Tramite una nota ufficiale, Nole ha chiarito come il divorzio da Vajda e da altri due membri del suo staff (Gebhard Phil-Gritsch, preparatore atletico, e Miljan Amanovic, fisioterapista) sia stato frutto di una decisione presa "di comune accordo". "Non è stato facile - le parole di Djokovic - ma tutti noi sentivamo la necessità di un cambiamento. Voglio continuare ad elevare il mio livello di gioco, e per farlo è fondamentale guardare avanti con una terapia d'urto. Mi sono goduto quest'avventura, ma adesso inizia qualcosa di nuovo, che mi aiuterà a ritrovare la scintilla vincente sul campo". Il serbo ha poi spiegato di non aver ancora assunto un altro coach, ma di star vagliando questa possibilità, mentre nei prossimi tornei sarà accompagnato solo da management e famiglia. Laconico il commento di Vajda, riportato proprio sul sito di Djokovic: "All'interno dello staff, tutti noi avevamo ormai capito che il team di Novak avesse bisogno di nuova linfa ed energia: Nole può fare molto di più rispetto a quanto raccolto negli ultimi tempi, e sono sicuro che tornerà a ottenere grandi risultati". Decisive nel ribaltone voluto dal nativo di Zagabria le prestazioni dell'ultimo anno. Dopo la vittoria del Roland Garros 2016, il rendimento di Djokovic è andato in calando, facendogli perdere la prima posizione nel ranking mondiale a vantaggio di Andy Murray. Risultati che non sono cambiati neanche in questa prima parte di 2017, in cui il serbo ha conquistato solo il torneo di Doha, venendo prematuramente eliminato agli Australian Open (dall'uzbeko Istomin) e incassando altre pesanti sconfitte ad Acapulco, Indian Wells e Montecarlo. 

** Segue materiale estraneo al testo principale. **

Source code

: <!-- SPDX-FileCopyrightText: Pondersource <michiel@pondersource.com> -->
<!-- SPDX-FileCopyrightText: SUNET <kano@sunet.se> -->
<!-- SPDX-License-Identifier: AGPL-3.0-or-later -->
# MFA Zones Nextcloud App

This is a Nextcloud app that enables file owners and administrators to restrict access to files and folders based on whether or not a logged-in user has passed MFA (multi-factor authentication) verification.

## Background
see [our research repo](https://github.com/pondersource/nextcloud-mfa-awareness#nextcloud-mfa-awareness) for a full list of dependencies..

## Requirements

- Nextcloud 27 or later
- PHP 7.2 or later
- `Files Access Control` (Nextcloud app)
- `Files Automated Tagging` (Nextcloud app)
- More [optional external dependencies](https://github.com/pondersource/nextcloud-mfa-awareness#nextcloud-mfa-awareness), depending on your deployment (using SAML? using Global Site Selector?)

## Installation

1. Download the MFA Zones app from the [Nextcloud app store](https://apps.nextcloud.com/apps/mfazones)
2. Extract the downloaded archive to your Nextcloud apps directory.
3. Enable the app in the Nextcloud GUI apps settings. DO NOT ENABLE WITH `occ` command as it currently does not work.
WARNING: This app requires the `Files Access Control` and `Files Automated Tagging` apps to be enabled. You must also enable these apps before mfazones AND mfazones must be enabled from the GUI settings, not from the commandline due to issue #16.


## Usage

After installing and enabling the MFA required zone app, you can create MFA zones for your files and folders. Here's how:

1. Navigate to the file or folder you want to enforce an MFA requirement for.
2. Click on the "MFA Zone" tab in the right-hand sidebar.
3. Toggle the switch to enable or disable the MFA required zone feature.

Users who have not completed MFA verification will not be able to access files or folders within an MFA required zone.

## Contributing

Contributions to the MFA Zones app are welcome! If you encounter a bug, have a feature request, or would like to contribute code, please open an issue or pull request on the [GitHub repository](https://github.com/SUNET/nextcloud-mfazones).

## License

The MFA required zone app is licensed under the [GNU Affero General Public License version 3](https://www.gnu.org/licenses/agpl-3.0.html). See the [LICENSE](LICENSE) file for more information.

Si tratta della seconda "rivoluzione" tecnica messa in atta dall'ex numero uno al mondo, dopo l'annuncio della separazione dal tedesco Boris Becker, avvenuta al termine della scorsa stagione, in seguito alla finale persa al Master di Londra contro Andy Murray. In tanti hanno addebitato i cambiamenti avvenuti negli ultimi mesi nello staff del serbo alla presenza di Pepe Imaz, una sorta di guru in grado di ritagliarsi uno spazio sempre più ampio nell'angolo di Djokovic. Possibile che dietro l'ennesimo ribaltone ci sia proprio la figura del controverso Imaz, che peraltro non è un allenatore. Coach che invece Nole dovrà assumere nel più breve tempo possibile, anche in considerazione del tour de force al quale dovrà sottoporsi nelle prossime settimane. Madrid, Roma, Parigi (Roland Garros), Londra (Wimbledon), tutto condensato in circa due mesi, in cui Djokovic dovrà difendere il titolo vinto lo scorso anno - per la prima volta - al French Open, e tentare di tornare competitivo sull'erba dei Championships. Una missione che inizierà lunedì prossimo, con il Master 1000 di Madrid, su una terra battuta che in questo 2017 ha visto il ritorno ad alti livelli di Rafa Nadal, a caccia della sua decima Coppa dei Moschettieri. Difficile invece quantificare l'impatto che ha avuto la vita familiare sulle recenti decisioni del serbo. Anche in questo caso si sono susseguite voci e indiscrezioni, mai realmente smentite dallo stesso Djokovic. Resta l'impressione di un giocatore a secco di motivazioni dopo aver completato il career Grand Slam solo undici mesi fa, e da quel momento tornato al rango di tennista "normale", non più macchina perfetta in grado di asfaltare i rivali su tutti i terreni.